• **Trecho citado**:
....

1. O art. 1829 do Código Civil enumera os chamados a suceder e define a ordem em que a sucessão é deferida. O dispositivo preceitua que o cônjuge é também herdeiro e nessa qualidade concorre com descendentes (inciso I) e ascendentes (inciso II). Na falta de descendentes e ascendentes, o cônjuge herda sozinho (inciso III). Só no inciso IV é que são contemplados os colaterais.

2. A cláusula de incomunicabilidade imposta a um bem não se relaciona com a vocação hereditária. Assim, se o indivíduo recebeu por doação ou testamento bem imóvel com a referida cláusula, sua morte não impede que seu herdeiro receba o mesmo bem.

3. Recurso especial provido.

(REsp 1552553/RJ, Rel. Ministra MARIA ISABEL GALLOTTI, QUARTA TURMA, julgado em 24/11/2015, DJe 11/02/2016.)

Transcrevo, por oportuno, trecho do voto da Ministra Maria Isabel Gallotti, no julgamento do REsp n. 1.552.553/RJ, dispondo sobre a vigência da cláusula de inalienabilidade, incomunicabilidade e impenhorabilidade:

Como visto, o testador impôs a cláusula de incomunicabilidade. Como consequência, é possível concluir que os bens deixados à filha não se comunicavam ao cônjuge, ou seja, não havia meação e, relação a eles. Essa disposição não afasta a conclusão de que, falecida a filha, o cônjuge sobrevivente, assim como quaisquer outros herdeiros necessários, tem direito à sua herança, nela incluídos aqueles bens.

(…).

A existência de cláusula de incomunicabilidade gravando o bem no primitivo ato jurídico que ensejara a transferência da propriedade à falecida esposa do recorrente (testamento de seus pais) não tem o efeito de, no futuro, excluir o genro da herança da beneficiária, nem mesmo se assim fosse expressa a disposição, porque isso significaria negar vigência ao Código Civil. Poderia, isso sim, ter sido acrescentada outra cláusula dispondo sobre a destinação do bem em caso da morte da beneficiária do testamento e, para tanto, bastaria instituir um fideicomisso. Conclui-se, então, que a posição defendida nesse voto em nada prejudica a autonomia da vontade, pois há mecanismos jurídicos para que o testador dê o encaminhamento que bem entender ao seu patrimônio material. O que não se pode fazer é dar à cláusula de incomunicabilidade alcance que ela não tem.

....

• **Bloco de dados**:
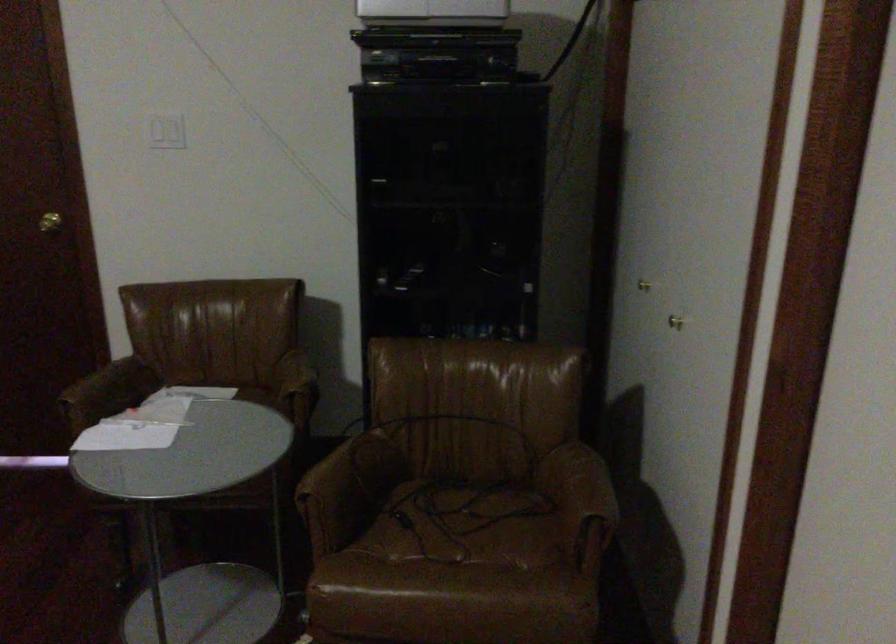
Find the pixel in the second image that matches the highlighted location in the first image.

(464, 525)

....

• **Tarefas**:
• a. De acordo com o trecho citado, em qual inciso do art. 1829 do Código Civil os colaterais são contemplados?
• b. Reproduza a parte do trecho citado que vai de "(REsp 1552553/RJ, Rel." até "incluídos aqueles bens.".
• c. Por favor, liste todos os chamados a suceder que o trecho citado menciona ao tratar do art. 1829 do Código Civil.
Responda com base somente no trecho citado.

• **Respostas**:
• a. No inciso IV.

• b.
(REsp 1552553/RJ, Rel. Ministra MARIA ISABEL GALLOTTI, QUARTA TURMA, julgado em 24/11/2015, DJe 11/02/2016.)

Transcrevo, por oportuno, trecho do voto da Ministra Maria Isabel Gallotti, no julgamento do REsp n. 1.552.553/RJ, dispondo sobre a vigência da cláusula de inalienabilidade, incomunicabilidade e impenhorabilidade:

Como visto, o testador impôs a cláusula de incomunicabilidade. Como consequência, é possível concluir que os bens deixados à filha não se comunicavam ao cônjuge, ou seja, não havia meação e, relação a eles. Essa disposição não afasta a conclusão de que, falecida a filha, o cônjuge sobrevivente, assim como quaisquer outros herdeiros necessários, tem direito à sua herança, nela incluídos aqueles bens.

• c. Descendentes, ascendentes, cônjuge e colaterais.